» **YOUR TASK**
Pick out each line in the entries below that contains the string "qUnion", and copy those lines unchanged.

» **PROVIDED INFORMATION**
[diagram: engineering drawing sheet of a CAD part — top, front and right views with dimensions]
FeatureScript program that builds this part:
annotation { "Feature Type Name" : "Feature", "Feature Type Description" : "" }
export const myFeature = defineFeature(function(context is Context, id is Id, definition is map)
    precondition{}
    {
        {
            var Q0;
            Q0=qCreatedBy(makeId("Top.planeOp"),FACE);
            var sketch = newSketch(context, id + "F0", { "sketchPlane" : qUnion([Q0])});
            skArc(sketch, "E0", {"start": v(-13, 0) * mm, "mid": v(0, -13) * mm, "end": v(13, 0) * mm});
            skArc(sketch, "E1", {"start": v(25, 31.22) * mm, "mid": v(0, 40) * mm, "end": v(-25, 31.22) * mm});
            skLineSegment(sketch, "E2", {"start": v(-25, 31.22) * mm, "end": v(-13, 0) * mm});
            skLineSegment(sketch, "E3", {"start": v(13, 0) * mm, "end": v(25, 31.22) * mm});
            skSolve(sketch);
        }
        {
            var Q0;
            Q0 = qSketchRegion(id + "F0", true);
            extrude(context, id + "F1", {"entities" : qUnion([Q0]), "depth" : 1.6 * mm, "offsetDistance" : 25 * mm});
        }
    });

» **WRITTEN SOLUTION**
            var sketch = newSketch(context, id + "F0", { "sketchPlane" : qUnion([Q0])});
            extrude(context, id + "F1", {"entities" : qUnion([Q0]), "depth" : 1.6 * mm, "offsetDistance" : 25 * mm});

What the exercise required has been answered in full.